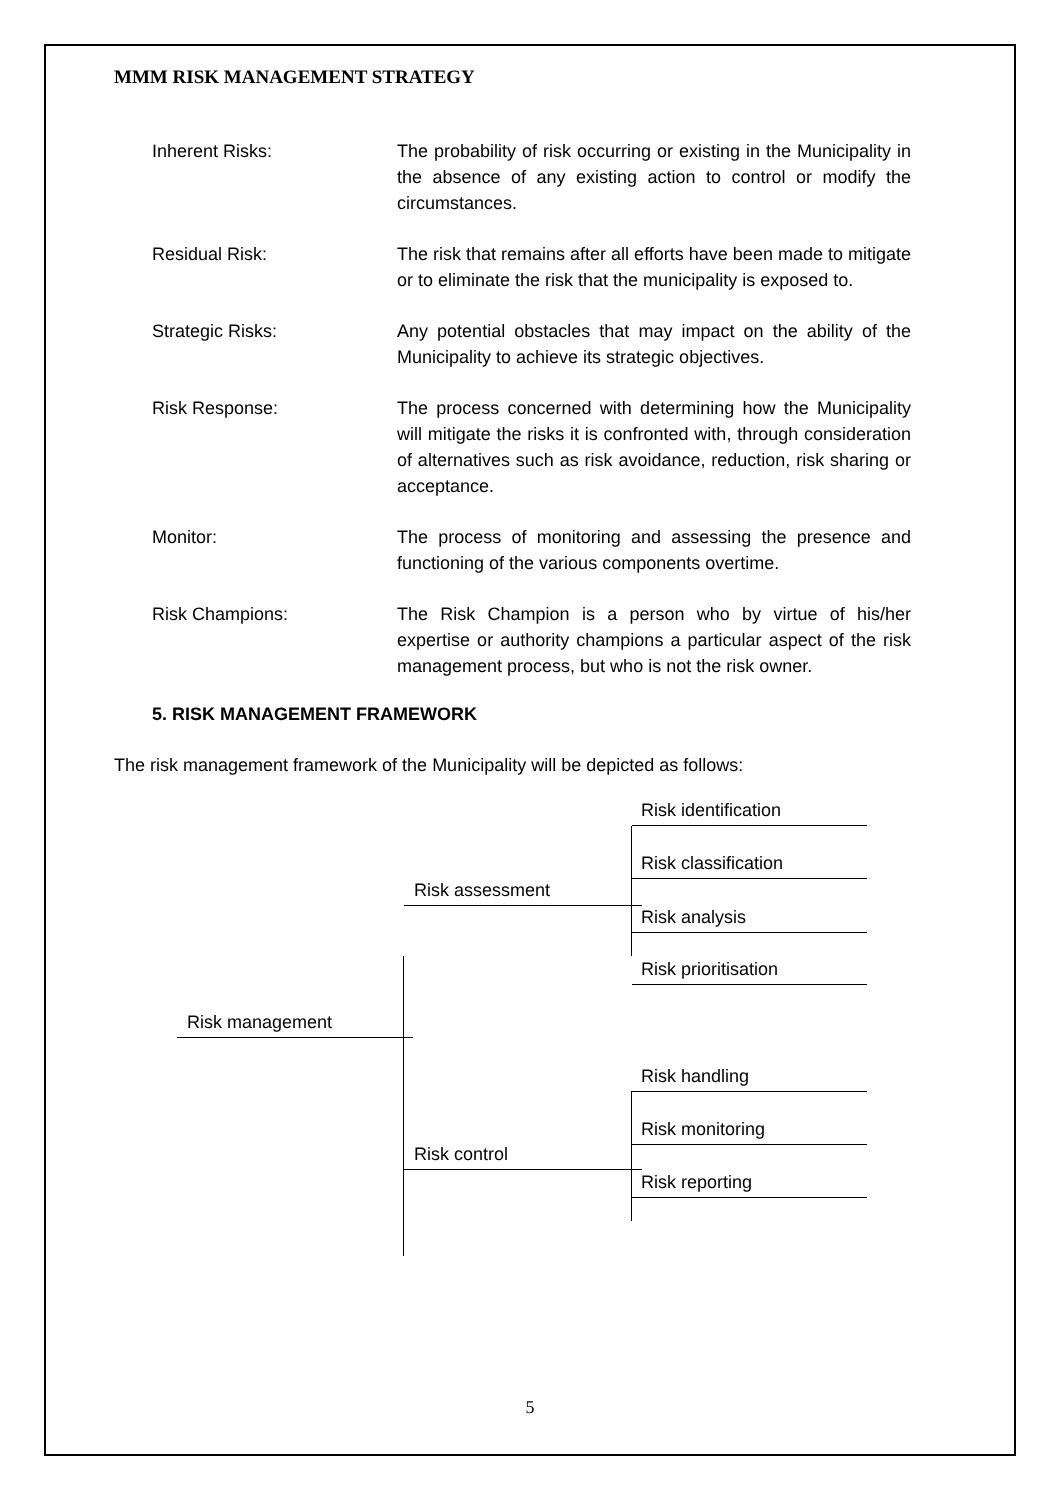MMM RISK MANAGEMENT STRATEGY
Inherent Risks: The probability of risk occurring or existing in the Municipality in the absence of any existing action to control or modify the circumstances.
Residual Risk: The risk that remains after all efforts have been made to mitigate or to eliminate the risk that the municipality is exposed to.
Strategic Risks: Any potential obstacles that may impact on the ability of the Municipality to achieve its strategic objectives.
Risk Response: The process concerned with determining how the Municipality will mitigate the risks it is confronted with, through consideration of alternatives such as risk avoidance, reduction, risk sharing or acceptance.
Monitor: The process of monitoring and assessing the presence and functioning of the various components overtime.
Risk Champions: The Risk Champion is a person who by virtue of his/her expertise or authority champions a particular aspect of the risk management process, but who is not the risk owner.
5. RISK MANAGEMENT FRAMEWORK
The risk management framework of the Municipality will be depicted as follows:
Risk identification
Risk classification
Risk assessment
Risk analysis
Risk prioritisation
Risk management
Risk handling
Risk monitoring
Risk control
Risk reporting
5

####

> **Exercise details**: For the string "control", go through the entries above and copy each line where it occurs.

> **Result of the exercise**:
Inherent Risks: The probability of risk occurring or existing in the Municipality in the absence of any existing action to control or modify the circumstances.
Risk control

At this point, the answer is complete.